What is being asked
All entries below must be given again exactly as they stand.

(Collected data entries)
────────

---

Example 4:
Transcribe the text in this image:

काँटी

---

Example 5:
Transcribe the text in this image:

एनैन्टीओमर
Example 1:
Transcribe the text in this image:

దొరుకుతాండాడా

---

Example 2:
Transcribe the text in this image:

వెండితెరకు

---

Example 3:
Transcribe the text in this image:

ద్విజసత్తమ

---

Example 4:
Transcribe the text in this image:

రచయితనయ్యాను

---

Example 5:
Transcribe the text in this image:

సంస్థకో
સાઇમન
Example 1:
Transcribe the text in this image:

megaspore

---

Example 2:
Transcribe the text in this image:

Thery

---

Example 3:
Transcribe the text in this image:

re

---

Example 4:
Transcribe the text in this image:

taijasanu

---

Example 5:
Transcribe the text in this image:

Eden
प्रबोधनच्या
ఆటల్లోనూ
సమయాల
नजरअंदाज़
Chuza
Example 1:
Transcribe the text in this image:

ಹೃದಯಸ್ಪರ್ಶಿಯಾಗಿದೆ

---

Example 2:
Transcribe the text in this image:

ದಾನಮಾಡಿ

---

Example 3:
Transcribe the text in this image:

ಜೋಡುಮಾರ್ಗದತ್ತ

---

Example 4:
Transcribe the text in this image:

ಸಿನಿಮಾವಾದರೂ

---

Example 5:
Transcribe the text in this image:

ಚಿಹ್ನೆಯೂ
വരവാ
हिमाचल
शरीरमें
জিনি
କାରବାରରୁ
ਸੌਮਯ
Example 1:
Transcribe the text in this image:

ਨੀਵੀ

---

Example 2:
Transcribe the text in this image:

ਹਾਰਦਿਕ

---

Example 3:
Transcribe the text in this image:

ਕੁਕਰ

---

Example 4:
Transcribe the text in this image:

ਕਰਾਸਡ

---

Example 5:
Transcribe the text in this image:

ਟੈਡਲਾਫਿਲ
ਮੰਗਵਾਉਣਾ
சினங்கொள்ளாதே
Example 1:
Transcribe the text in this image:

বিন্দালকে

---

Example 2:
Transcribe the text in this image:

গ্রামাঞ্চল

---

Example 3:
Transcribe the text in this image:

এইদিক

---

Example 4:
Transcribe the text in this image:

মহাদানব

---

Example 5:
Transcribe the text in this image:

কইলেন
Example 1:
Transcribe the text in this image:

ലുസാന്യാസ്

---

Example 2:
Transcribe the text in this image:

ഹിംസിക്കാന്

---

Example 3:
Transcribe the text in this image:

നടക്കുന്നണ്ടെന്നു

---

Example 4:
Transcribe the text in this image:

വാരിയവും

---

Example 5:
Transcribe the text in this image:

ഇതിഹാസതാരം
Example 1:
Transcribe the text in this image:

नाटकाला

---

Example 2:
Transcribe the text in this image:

────────

Answer
---

Example 4:
Transcribe the text in this image:

काँटी

---

Example 5:
Transcribe the text in this image:

एनैन्टीओमर
Example 1:
Transcribe the text in this image:

దొరుకుతాండాడా

---

Example 2:
Transcribe the text in this image:

వెండితెరకు

---

Example 3:
Transcribe the text in this image:

ద్విజసత్తమ

---

Example 4:
Transcribe the text in this image:

రచయితనయ్యాను

---

Example 5:
Transcribe the text in this image:

సంస్థకో
સાઇમન
Example 1:
Transcribe the text in this image:

megaspore

---

Example 2:
Transcribe the text in this image:

Thery

---

Example 3:
Transcribe the text in this image:

re

---

Example 4:
Transcribe the text in this image:

taijasanu

---

Example 5:
Transcribe the text in this image:

Eden
प्रबोधनच्या
ఆటల్లోనూ
సమయాల
नजरअंदाज़
Chuza
Example 1:
Transcribe the text in this image:

ಹೃದಯಸ್ಪರ್ಶಿಯಾಗಿದೆ

---

Example 2:
Transcribe the text in this image:

ದಾನಮಾಡಿ

---

Example 3:
Transcribe the text in this image:

ಜೋಡುಮಾರ್ಗದತ್ತ

---

Example 4:
Transcribe the text in this image:

ಸಿನಿಮಾವಾದರೂ

---

Example 5:
Transcribe the text in this image:

ಚಿಹ್ನೆಯೂ
വരവാ
हिमाचल
शरीरमें
জিনি
କାରବାରରୁ
ਸੌਮਯ
Example 1:
Transcribe the text in this image:

ਨੀਵੀ

---

Example 2:
Transcribe the text in this image:

ਹਾਰਦਿਕ

---

Example 3:
Transcribe the text in this image:

ਕੁਕਰ

---

Example 4:
Transcribe the text in this image:

ਕਰਾਸਡ

---

Example 5:
Transcribe the text in this image:

ਟੈਡਲਾਫਿਲ
ਮੰਗਵਾਉਣਾ
சினங்கொள்ளாதே
Example 1:
Transcribe the text in this image:

বিন্দালকে

---

Example 2:
Transcribe the text in this image:

গ্রামাঞ্চল

---

Example 3:
Transcribe the text in this image:

এইদিক

---

Example 4:
Transcribe the text in this image:

মহাদানব

---

Example 5:
Transcribe the text in this image:

কইলেন
Example 1:
Transcribe the text in this image:

ലുസാന്യാസ്

---

Example 2:
Transcribe the text in this image:

ഹിംസിക്കാന്

---

Example 3:
Transcribe the text in this image:

നടക്കുന്നണ്ടെന്നു

---

Example 4:
Transcribe the text in this image:

വാരിയവും

---

Example 5:
Transcribe the text in this image:

ഇതിഹാസതാരം
Example 1:
Transcribe the text in this image:

नाटकाला

---

Example 2:
Transcribe the text in this image:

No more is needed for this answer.